Décideurs. Quels ingrédients nécessaires au leadership ne sont pas assez mis en lumière ?

Louis Schweitzer. Sans doute la capacité d’écouter et d’entendre. Beaucoup de personnes prétendent écouter mais trop souvent cette écoute est uniquement axée sur la recherche de la confirmation ou de l’infirmation de points précis permettant la validation d’une décision ou d’une orientation. Je pense, qu’au contraire, l’écoute doit être ouverte et qu’elle ne doit pas faire l’objet d’une sélection. Certes, il existe toujours le risque pour un dirigeant d’entreprise s’adressant à ses collaborateurs que ces derniers

lui disent seulement ce qu’ils pensent qu’il a envie d’entendre. Pour éviter cet écueil, il est nécessaire de créer un climat de confiance où les collaborateurs ont la possibilité de s’exprimer librement. Il y a des entreprises où il existe un grand esprit de liberté. Les grands leaders sont à mon sens ceux qui arrivent à créer ce climat favorable autour d’eux.

 

Décideurs. Comment la passion d’un seul homme peut-elle se transmettre à toute une équipe ?

L. S. Si l’équipe est dépourvue de passion ou qu’elle ne la tire que d’un seul homme, alors elle ne sera jamais une très bonne équipe. La vraie force d’un collectif réside dans la passion et l’engagement qui animent chacun de ses membres. D’ailleurs, je ne pense pas qu’on puisse créer la passion dans un ensemble qui n’y est pas prédisposé ou qui ne la ressent pas. Prenons l’exemple des salariés de Renault. Ils aiment leur entreprise et croient en elle. Cette passion, j’avais pour mission de l’orienter de la façon la plus utile possible. Autrement dit, je devais transformer la passion en action. Mon rôle était de montrer la voie à suivre et de faire partager mes convictions auprès de l’ensemble des salariés. Mais si l’enthousiasme nourrit effectivement la réussite, il ne faut pas non plus oublier que la réussite est également l’un des ingrédients essentiels de la passion. Il appartient aux leaders d’entretenir ce cercle vertueux.

 

Décideurs. Par quels moyens le leader d’une organisation peut-il transformer son ambition individuelle en cause collective ?

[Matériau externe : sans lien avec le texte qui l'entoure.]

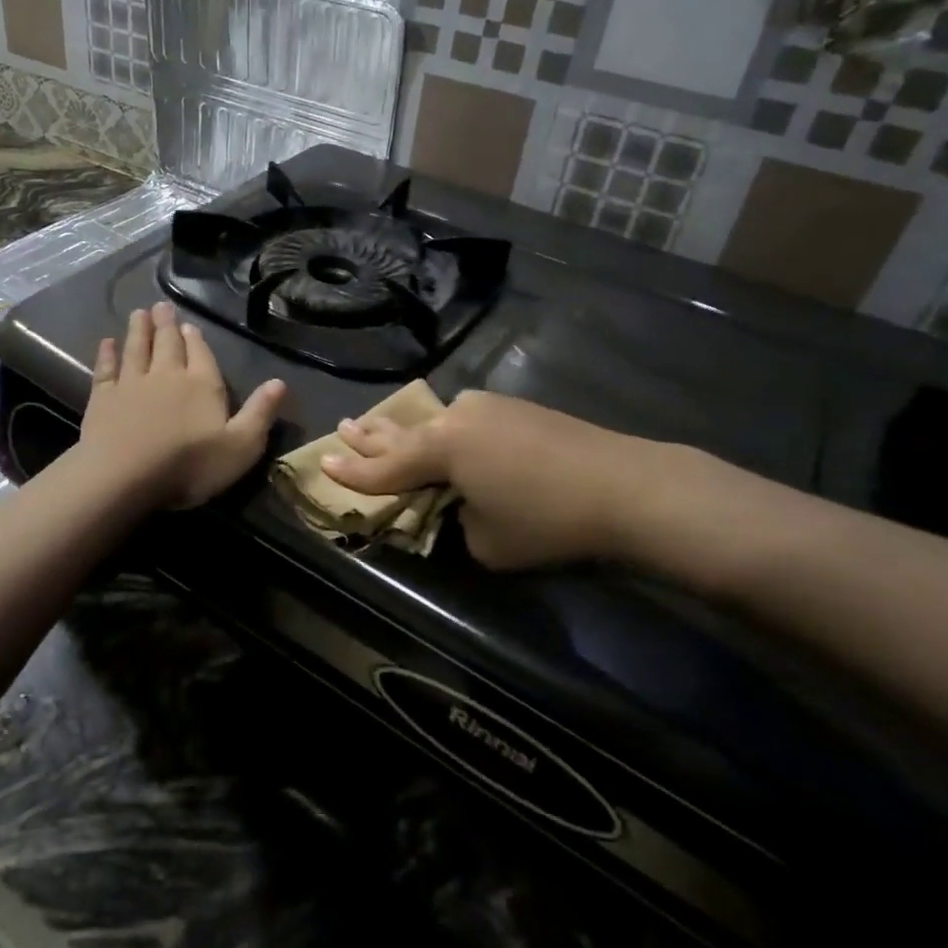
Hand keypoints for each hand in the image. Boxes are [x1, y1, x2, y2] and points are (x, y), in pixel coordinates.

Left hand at [79, 301, 284, 509]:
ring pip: (137, 349)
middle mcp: (167, 375)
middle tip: (161, 305)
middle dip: (167, 324)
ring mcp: (132, 384)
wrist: (124, 476)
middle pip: (167, 344)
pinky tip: (106, 343)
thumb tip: (280, 382)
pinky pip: (106, 370)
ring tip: (139, 313)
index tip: (189, 325)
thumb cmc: (189, 465)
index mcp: (202, 384)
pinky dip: (106, 354)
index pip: (201, 355)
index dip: (196, 340)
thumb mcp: (241, 446)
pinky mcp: (103, 398)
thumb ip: (260, 413)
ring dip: (139, 330)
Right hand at [322, 390, 685, 572]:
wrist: (626, 486)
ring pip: (432, 420)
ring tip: (379, 425)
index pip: (385, 466)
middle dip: (371, 434)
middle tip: (344, 428)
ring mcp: (487, 407)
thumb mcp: (485, 540)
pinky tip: (440, 431)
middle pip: (401, 429)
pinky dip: (443, 431)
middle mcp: (455, 418)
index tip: (321, 463)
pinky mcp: (515, 407)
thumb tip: (459, 502)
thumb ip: (456, 519)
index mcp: (441, 448)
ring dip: (405, 428)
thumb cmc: (548, 520)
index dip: (352, 472)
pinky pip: (463, 420)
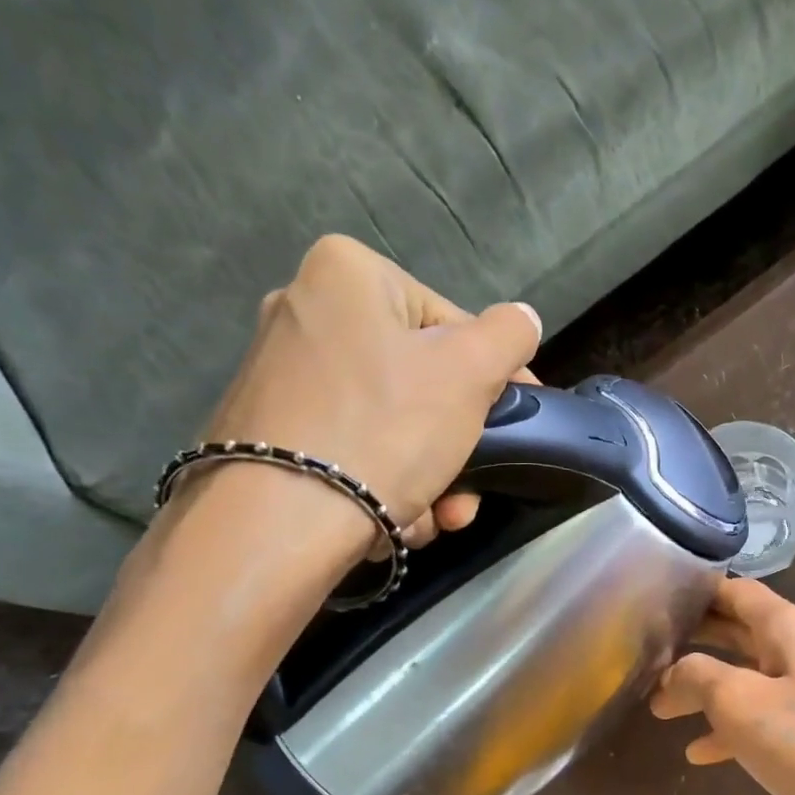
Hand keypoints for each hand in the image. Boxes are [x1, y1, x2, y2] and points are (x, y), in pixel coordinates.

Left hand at [195, 234, 542, 561]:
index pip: (454, 325)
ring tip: (436, 519)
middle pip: (422, 382)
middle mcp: (304, 311)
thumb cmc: (386, 429)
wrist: (280, 521)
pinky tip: (394, 518)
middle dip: (458, 447)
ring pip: (392, 425)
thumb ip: (508, 336)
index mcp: (348, 274)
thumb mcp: (470, 373)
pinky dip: (383, 483)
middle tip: (469, 494)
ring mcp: (281, 375)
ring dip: (429, 477)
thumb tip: (523, 320)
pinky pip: (354, 449)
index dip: (495, 379)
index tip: (514, 427)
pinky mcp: (271, 431)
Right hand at [651, 579, 794, 794]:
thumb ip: (699, 678)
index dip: (698, 593)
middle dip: (699, 643)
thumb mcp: (743, 706)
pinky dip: (739, 728)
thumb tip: (672, 672)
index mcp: (792, 629)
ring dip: (712, 691)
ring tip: (664, 709)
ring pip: (755, 679)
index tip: (658, 599)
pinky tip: (704, 753)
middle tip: (650, 651)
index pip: (737, 592)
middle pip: (743, 634)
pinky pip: (775, 719)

L. S. En faisant justement comprendre qu’elle n’est pas individuelle. L’idée est de transformer une envie de réussite collective en un projet construit. Se pose alors la question de la technique de communication qu’il convient d’employer pour faire passer au mieux son message. Au fond, l’essentiel du rôle d’un dirigeant réside dans la communication. Certains se reposeront davantage sur le facteur émotionnel tandis que d’autres seront beaucoup plus rationnels. Ma conviction est de faire confiance à l’intelligence de mes collaborateurs. Je ne l’ai d’ailleurs jamais regretté car ils ont toujours été à la hauteur de mes attentes. J’impute une très grande part de la réussite de mes actions au respect que j’avais des personnes avec lesquelles je travaillais. J’ai acquis la certitude que les personnes qui se sentent respectées s’expriment davantage et sont par conséquent bien plus performantes.

 

Décideurs. Au quotidien, les décisions que vous prenez sont-elles systématiquement guidées par vos valeurs ?

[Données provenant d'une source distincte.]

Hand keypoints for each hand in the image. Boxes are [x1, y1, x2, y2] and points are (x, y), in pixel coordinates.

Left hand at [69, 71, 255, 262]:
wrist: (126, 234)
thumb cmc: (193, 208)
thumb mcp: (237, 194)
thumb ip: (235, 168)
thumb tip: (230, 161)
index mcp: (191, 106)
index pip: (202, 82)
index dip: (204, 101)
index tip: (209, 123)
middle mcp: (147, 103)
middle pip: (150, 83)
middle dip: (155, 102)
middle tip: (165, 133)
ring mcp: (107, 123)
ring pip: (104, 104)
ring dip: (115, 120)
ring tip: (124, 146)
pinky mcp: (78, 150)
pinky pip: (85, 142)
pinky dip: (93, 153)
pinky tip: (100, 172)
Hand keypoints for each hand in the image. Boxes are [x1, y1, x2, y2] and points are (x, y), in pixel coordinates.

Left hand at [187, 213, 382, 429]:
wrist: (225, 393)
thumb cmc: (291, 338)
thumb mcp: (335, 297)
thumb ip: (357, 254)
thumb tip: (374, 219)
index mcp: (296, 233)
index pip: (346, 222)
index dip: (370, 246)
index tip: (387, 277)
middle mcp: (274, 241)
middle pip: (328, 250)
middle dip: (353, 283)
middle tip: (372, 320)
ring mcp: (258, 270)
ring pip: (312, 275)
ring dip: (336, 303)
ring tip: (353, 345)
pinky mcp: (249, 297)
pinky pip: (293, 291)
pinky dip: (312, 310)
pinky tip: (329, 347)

L. S. J’ai la conviction que sur une longue période, éthique et efficacité coïncident. Si vous vous éloignez d’une certaine éthique, vous pourrez avoir des gains immédiats mais vous serez systématiquement perdant sur le long terme. Un chef d’entreprise doit agir dans la durée. Ceux qui n’ont pas de convictions éthiques fortes sont voués à échouer. À la tête de Renault, j’ai négocié avec Nissan alors que nous étions en concurrence avec Daimler et Ford. Du jour au lendemain ces deux concurrents se sont retirés du jeu. Nous étions alors seuls en course et Nissan avait absolument besoin d’un accord. Nous aurions pu profiter de cette situation pour revoir à la baisse notre proposition. Au lieu de cela, nous l’avons maintenue. Le succès de cet accord, qui s’est confirmé depuis 1999, tient au fait que nous avons dès le début construit une relation de confiance avec les dirigeants de Nissan sans abuser de notre position dominante.

 

Décideurs. Dans quelle mesure l’altruisme est-il une composante du leadership ?

L. S. Il faut quand même un certain ego pour réussir. Mais si vous ne pensez qu’à vous-même vous irez droit dans le mur car les gens le sentiront et ne vous feront pas confiance. Cela vaut d’ailleurs aussi bien pour un homme politique que pour un chef d’entreprise. Les salariés ou les électeurs doivent sentir que vous incarnez l’intérêt collectif et que c’est uniquement ce qui vous motive.